Everything from the first line below through the line with "- Range: 1 - 6" is to be transcribed exactly, and nothing past it.

━━━━━ Given records

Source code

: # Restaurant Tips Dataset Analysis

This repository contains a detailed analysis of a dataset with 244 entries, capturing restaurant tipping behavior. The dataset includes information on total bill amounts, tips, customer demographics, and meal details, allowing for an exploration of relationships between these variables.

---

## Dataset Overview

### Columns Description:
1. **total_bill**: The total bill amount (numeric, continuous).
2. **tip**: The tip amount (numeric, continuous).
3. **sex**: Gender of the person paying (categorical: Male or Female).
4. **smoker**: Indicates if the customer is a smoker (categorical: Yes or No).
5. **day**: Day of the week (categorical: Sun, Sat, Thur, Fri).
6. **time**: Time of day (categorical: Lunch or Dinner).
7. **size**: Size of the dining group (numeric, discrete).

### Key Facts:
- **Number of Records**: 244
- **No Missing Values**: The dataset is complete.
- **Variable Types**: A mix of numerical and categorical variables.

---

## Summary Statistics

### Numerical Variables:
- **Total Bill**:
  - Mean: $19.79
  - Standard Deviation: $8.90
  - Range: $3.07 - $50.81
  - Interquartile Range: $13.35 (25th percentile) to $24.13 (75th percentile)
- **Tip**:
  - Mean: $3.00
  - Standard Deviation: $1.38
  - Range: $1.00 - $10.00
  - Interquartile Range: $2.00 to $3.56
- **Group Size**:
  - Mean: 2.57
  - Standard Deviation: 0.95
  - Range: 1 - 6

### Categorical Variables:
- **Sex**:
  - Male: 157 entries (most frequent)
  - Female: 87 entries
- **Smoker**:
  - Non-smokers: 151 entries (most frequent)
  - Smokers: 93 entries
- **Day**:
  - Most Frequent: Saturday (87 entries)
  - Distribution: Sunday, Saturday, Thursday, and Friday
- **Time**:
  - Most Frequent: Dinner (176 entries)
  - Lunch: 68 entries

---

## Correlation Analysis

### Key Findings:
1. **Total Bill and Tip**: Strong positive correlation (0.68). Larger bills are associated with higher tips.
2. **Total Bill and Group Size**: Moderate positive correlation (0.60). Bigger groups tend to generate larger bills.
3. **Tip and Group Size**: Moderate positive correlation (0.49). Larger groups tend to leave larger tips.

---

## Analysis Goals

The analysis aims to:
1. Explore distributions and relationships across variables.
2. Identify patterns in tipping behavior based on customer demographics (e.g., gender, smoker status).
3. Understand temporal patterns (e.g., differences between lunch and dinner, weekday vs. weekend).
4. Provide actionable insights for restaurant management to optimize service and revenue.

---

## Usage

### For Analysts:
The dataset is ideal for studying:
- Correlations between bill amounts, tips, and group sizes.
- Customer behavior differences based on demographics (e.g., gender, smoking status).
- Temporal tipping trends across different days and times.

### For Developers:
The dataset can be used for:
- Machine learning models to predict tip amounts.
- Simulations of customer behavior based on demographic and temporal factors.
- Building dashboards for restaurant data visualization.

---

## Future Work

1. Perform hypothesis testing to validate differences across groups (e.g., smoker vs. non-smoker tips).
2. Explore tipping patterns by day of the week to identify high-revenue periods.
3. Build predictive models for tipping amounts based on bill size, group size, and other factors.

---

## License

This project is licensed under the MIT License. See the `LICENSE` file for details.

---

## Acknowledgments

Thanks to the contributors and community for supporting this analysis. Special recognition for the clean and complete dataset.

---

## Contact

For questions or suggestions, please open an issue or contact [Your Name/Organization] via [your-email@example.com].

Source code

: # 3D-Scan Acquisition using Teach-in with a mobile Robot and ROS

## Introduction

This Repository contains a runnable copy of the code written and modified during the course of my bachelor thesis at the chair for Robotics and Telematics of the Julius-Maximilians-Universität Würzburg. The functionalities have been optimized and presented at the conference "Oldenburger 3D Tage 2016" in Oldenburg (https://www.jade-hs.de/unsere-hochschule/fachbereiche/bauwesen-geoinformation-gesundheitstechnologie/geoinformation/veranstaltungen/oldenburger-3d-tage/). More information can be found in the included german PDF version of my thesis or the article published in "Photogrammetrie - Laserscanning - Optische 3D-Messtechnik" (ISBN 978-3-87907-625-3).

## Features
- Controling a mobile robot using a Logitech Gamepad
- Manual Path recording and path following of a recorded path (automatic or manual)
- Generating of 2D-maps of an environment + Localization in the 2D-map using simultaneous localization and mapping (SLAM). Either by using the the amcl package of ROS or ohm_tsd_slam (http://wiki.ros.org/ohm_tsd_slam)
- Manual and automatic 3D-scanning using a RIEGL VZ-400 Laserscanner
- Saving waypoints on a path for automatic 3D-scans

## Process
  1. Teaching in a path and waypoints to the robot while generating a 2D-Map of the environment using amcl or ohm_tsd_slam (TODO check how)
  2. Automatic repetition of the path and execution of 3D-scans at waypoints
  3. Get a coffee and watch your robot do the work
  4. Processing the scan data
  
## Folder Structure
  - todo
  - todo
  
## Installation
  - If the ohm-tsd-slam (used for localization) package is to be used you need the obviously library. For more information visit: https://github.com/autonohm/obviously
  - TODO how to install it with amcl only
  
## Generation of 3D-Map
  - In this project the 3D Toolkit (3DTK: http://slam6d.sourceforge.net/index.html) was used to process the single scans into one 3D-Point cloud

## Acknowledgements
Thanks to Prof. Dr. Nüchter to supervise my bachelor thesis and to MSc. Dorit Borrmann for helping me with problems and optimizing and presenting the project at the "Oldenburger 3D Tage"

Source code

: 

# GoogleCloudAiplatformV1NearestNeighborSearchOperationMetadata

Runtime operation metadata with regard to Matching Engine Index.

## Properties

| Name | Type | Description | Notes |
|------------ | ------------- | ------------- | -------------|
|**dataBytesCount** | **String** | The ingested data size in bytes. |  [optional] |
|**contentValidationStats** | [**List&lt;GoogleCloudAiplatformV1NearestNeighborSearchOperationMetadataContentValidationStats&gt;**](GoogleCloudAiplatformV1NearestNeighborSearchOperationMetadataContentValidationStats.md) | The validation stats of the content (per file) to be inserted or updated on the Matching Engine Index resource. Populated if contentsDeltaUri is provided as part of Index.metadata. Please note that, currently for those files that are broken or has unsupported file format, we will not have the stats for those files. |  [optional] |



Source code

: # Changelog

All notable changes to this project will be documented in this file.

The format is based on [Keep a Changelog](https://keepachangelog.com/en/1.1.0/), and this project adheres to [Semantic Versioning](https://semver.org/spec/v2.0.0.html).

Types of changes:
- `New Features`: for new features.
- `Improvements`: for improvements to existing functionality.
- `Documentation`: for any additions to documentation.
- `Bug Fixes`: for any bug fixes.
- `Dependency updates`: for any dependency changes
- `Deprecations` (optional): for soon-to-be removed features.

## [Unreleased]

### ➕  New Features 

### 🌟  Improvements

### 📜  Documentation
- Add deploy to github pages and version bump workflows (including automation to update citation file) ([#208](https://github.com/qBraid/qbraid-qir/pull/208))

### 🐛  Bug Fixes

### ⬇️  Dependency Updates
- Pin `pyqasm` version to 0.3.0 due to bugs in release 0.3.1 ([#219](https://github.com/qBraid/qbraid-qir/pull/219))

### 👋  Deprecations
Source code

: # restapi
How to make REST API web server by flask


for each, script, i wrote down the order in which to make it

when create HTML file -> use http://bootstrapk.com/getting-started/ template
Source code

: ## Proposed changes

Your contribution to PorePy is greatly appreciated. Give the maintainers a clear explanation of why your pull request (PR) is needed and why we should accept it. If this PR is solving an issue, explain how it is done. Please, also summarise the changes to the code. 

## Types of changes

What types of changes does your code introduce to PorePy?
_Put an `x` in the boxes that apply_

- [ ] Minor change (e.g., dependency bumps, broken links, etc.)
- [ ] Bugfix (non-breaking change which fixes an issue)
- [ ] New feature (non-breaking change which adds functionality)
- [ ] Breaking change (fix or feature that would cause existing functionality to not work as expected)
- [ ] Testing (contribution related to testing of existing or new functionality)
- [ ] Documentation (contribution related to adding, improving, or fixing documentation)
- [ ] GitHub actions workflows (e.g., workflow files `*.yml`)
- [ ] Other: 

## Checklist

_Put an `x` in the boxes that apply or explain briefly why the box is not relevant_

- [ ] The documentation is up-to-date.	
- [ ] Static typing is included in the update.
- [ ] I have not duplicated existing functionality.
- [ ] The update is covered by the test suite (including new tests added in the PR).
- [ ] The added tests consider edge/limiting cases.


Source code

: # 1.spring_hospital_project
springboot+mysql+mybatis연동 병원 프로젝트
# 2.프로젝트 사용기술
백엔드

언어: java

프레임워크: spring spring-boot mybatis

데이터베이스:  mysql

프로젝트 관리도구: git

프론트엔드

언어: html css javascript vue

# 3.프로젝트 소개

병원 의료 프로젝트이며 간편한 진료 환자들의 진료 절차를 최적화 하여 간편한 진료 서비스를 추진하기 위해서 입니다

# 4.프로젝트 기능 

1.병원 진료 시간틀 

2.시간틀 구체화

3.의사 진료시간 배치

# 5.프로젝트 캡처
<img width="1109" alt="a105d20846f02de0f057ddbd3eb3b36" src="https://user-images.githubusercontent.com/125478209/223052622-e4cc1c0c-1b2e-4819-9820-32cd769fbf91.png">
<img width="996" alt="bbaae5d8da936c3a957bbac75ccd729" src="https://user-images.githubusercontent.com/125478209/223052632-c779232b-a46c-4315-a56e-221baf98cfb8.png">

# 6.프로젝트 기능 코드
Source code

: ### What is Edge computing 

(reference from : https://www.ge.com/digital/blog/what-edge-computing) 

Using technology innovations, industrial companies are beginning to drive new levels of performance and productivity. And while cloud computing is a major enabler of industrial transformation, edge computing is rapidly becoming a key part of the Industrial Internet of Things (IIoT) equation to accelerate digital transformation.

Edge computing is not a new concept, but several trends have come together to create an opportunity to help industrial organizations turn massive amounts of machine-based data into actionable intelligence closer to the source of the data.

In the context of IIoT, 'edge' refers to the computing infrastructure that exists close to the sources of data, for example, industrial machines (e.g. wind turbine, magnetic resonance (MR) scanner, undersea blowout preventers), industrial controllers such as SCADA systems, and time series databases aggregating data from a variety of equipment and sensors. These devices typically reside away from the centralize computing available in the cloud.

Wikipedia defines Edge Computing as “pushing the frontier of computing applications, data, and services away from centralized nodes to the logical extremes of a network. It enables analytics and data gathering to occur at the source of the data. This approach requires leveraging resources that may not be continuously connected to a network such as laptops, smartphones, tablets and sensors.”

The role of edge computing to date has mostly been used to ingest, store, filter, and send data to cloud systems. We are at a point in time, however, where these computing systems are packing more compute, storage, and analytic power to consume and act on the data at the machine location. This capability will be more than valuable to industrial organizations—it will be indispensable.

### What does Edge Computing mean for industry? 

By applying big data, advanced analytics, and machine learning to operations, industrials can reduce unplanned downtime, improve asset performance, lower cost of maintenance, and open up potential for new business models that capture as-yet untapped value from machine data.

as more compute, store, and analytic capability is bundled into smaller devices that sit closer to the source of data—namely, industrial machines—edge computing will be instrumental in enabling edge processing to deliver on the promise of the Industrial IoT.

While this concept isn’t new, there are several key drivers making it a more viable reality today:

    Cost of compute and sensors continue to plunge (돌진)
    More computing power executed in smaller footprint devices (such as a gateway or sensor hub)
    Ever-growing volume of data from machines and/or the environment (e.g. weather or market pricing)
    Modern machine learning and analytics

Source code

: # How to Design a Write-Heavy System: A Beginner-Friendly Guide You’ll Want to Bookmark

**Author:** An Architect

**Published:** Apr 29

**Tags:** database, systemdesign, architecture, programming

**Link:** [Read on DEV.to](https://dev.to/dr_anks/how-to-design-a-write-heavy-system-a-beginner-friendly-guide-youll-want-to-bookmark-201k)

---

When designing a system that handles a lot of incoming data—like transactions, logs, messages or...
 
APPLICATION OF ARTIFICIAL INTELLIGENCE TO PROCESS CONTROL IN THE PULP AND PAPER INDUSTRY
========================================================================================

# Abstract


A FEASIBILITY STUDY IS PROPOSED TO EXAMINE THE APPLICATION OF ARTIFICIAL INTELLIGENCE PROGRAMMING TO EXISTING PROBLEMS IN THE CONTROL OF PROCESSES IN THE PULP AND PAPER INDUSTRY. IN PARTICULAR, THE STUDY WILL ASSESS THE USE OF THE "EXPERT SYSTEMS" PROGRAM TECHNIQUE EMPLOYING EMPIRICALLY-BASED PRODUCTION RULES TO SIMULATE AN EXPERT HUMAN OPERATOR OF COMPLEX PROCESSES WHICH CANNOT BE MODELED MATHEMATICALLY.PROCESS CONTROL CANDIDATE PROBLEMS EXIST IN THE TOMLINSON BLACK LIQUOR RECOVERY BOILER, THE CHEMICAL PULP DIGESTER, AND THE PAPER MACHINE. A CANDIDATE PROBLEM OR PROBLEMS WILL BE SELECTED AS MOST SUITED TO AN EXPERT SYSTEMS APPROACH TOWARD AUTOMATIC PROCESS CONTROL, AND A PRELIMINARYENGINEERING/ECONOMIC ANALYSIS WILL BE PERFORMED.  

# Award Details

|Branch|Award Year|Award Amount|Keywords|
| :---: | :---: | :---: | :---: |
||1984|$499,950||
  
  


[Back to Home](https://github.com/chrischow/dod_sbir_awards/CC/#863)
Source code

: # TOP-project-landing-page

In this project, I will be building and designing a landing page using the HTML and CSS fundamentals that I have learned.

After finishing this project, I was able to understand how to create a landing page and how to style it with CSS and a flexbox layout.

━━━━━━━━━━

## Exercise output
Source code

: # Restaurant Tips Dataset Analysis

This repository contains a detailed analysis of a dataset with 244 entries, capturing restaurant tipping behavior. The dataset includes information on total bill amounts, tips, customer demographics, and meal details, allowing for an exploration of relationships between these variables.

---

## Dataset Overview

### Columns Description:
1. **total_bill**: The total bill amount (numeric, continuous).
2. **tip**: The tip amount (numeric, continuous).
3. **sex**: Gender of the person paying (categorical: Male or Female).
4. **smoker**: Indicates if the customer is a smoker (categorical: Yes or No).
5. **day**: Day of the week (categorical: Sun, Sat, Thur, Fri).
6. **time**: Time of day (categorical: Lunch or Dinner).
7. **size**: Size of the dining group (numeric, discrete).

### Key Facts:
- **Number of Records**: 244
- **No Missing Values**: The dataset is complete.
- **Variable Types**: A mix of numerical and categorical variables.

---

## Summary Statistics

### Numerical Variables:
- **Total Bill**:
  - Mean: $19.79
  - Standard Deviation: $8.90
  - Range: $3.07 - $50.81
  - Interquartile Range: $13.35 (25th percentile) to $24.13 (75th percentile)
- **Tip**:
  - Mean: $3.00
  - Standard Deviation: $1.38
  - Range: $1.00 - $10.00
  - Interquartile Range: $2.00 to $3.56
- **Group Size**:
  - Mean: 2.57
  - Standard Deviation: 0.95
  - Range: 1 - 6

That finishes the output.